* **TASK BRIEF**: Each entry below should be output exactly, apart from its images.

* **Dataset excerpts**:
#####
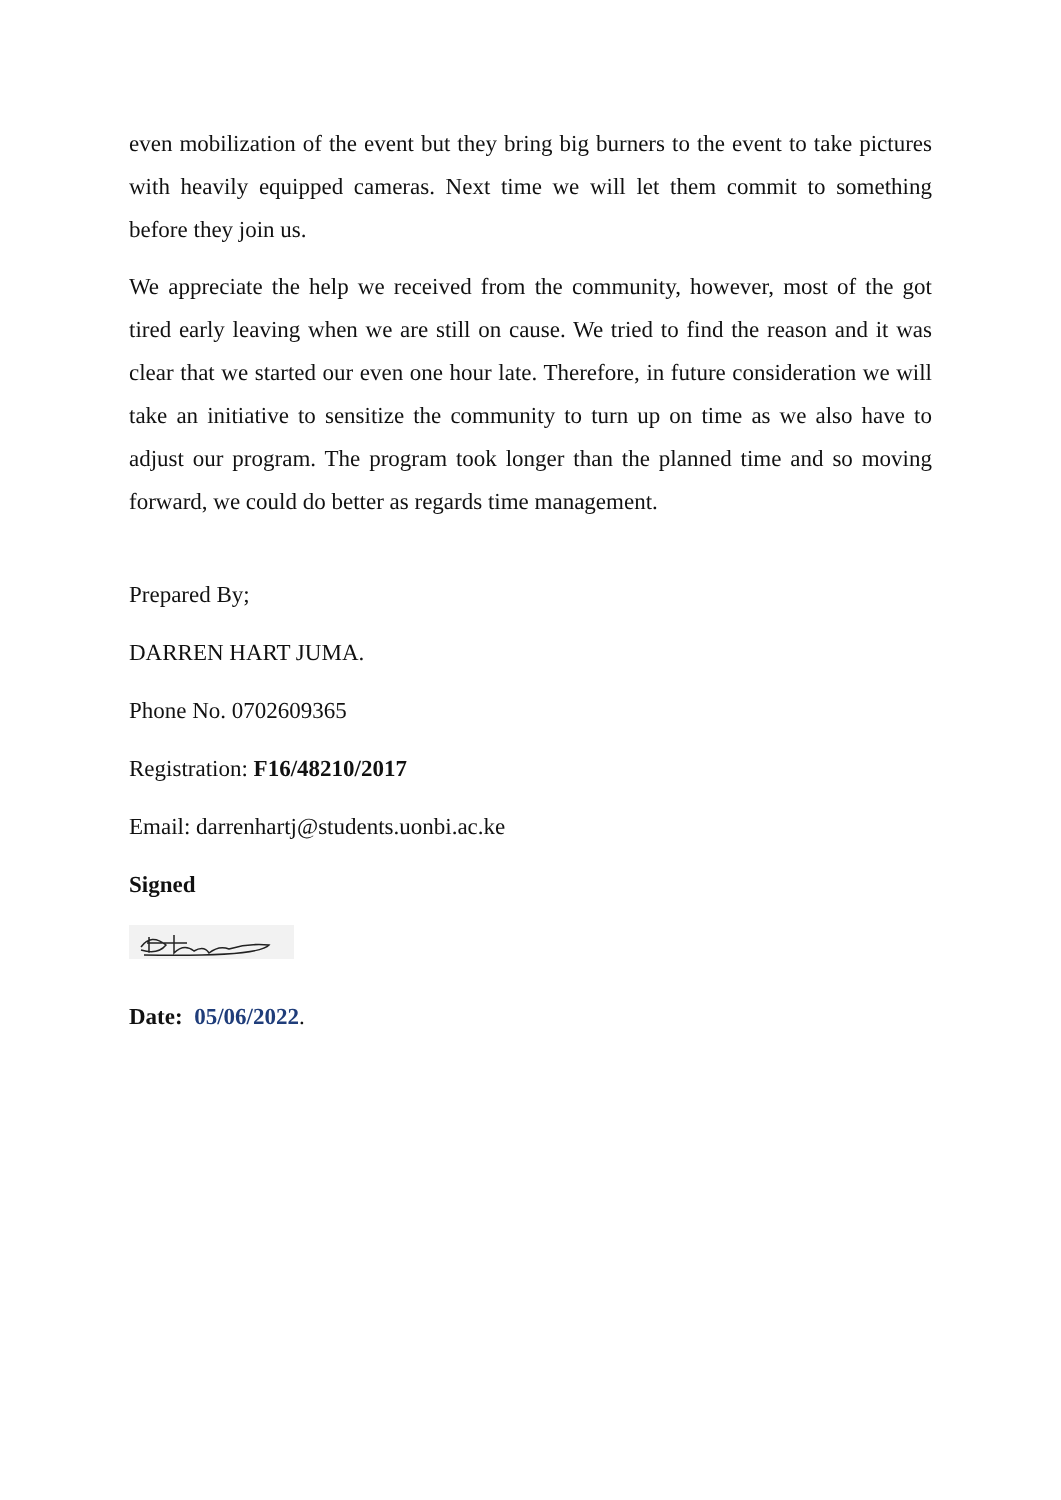even mobilization of the event but they bring big burners to the event to take pictures with heavily equipped cameras. Next time we will let them commit to something before they join us.
We appreciate the help we received from the community, however, most of the got tired early leaving when we are still on cause. We tried to find the reason and it was clear that we started our even one hour late. Therefore, in future consideration we will take an initiative to sensitize the community to turn up on time as we also have to adjust our program. The program took longer than the planned time and so moving forward, we could do better as regards time management.
Prepared By;
DARREN HART JUMA.
Phone No. 0702609365
Registration: F16/48210/2017
Email: darrenhartj@students.uonbi.ac.ke
Signed
Date: 05/06/2022.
#####
* **RESPONSE BOX**:
even mobilization of the event but they bring big burners to the event to take pictures with heavily equipped cameras. Next time we will let them commit to something before they join us.
We appreciate the help we received from the community, however, most of the got tired early leaving when we are still on cause. We tried to find the reason and it was clear that we started our even one hour late. Therefore, in future consideration we will take an initiative to sensitize the community to turn up on time as we also have to adjust our program. The program took longer than the planned time and so moving forward, we could do better as regards time management.
Prepared By;
DARREN HART JUMA.
Phone No. 0702609365
Registration: F16/48210/2017
Email: darrenhartj@students.uonbi.ac.ke
Signed
Date: 05/06/2022.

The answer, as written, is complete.